Wallo Opals from Ethiopia


As a gemologist, I am infatuated by gemstones, and opals are among the most stunning of all. All the colors of the rainbow together in a single stone to perform a fascinating dance!

Ethiopian opals are a “new” gemstone, having been discovered and marketed only in the last 20 years. In 2011, I traveled for the first time to the Wallo provincial mines – opened for mining just 3 years before – to hand select Ethiopian opals.

Ethiopian opals are exquisite, their color can range from white to orange to dark red to chocolate and almost black. Black Ethiopian opals are really black, whereas in Australia a ‘black opal’ is in fact blue!
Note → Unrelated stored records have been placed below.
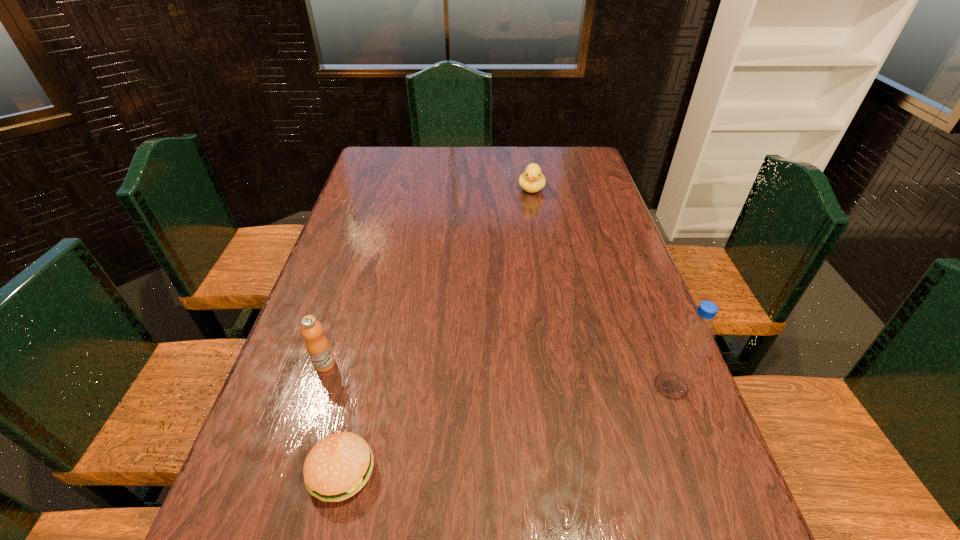
Where is `patty`? Image resolution: width=960 pixels, height=540 pixels. patty is located at coordinates (339, 465).

Where is `the shortest object`? The height and width of the screenshot is (540, 960). the shortest object is located at coordinates (339, 465).

I want to click on the tallest object, so click(x=695, y=335).

Locate an element on the screen. The width and height of the screenshot is (960, 540). the rightmost object is located at coordinates (695, 335).

At what (x,y) coordinates should I click in order to perform the action: click on the second object from right to left. Please return your answer as a coordinate pair (x, y). This screenshot has width=960, height=540. Looking at the image, I should click on (532, 180).

Where is `duckling`? This screenshot has width=960, height=540. duckling is located at coordinates (532, 180).

What are the coordinates of `the leftmost object` in the screenshot? It's located at (318, 347).

Identify the location of the second tallest object. This screenshot has height=540, width=960. (318, 347).

Locate an element on the screen. The width and height of the screenshot is (960, 540). blank space located on the left of the shortest object is located at coordinates (272, 471).

Find the location of a particular element. vacant region located 0.090m on the back of the rightmost object is located at coordinates (656, 342).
The color of Ethiopian opals – called phenomena – magnificently flickers with the hues of fire. Another difference is that Ethiopian opals have very “electric” hues. There is much variety within the Ethopian opal family due to the wide range of their opaque base color: from milky white, to deep orange and red, to even what is called chocolate.

Rough opals are “baked” into their host sand in which they have been cultivated over millions of years. Their evanescent colors, brilliantly flashing, contrast with the powdering sand. Here is a magnificent slice of opal nestled in a vise of hardened sand and alongside are some examples of cut and polished opals.

Unlike Australian opals, which are formed in ancient sea beds, Ethiopian opals are the result of volcanic activity, with the stones forming in nodules within the volcanic ash. Volcanic opals are also known as hydrophane opals – from the Greek word for water loving – because of their ability to absorb water. When wet, the stones become transparent before returning to their opaque color, with a vivid color play that is not dissimilar to the magical Northern Lights.

Ethiopians consider their opals “alive”, and truly, they can react when exposed to extremes of heat and cold, and to water/dehydration. Cutters polish opals to make the play of color stand out even more. Whether left rough or polished, Ethiopian opals are an exciting new discovery for the jewelry industry.

The prices of Ethiopian opals have increased more than 100 times since 2009, especially in the last two years the price has gone crazy. Now, with more and more big names in the jewelry world incorporating it into their creations, given to more people the opportunity to discover the magic beauty of this gemstone, we will for sure assist to a higher and faster increase in its value.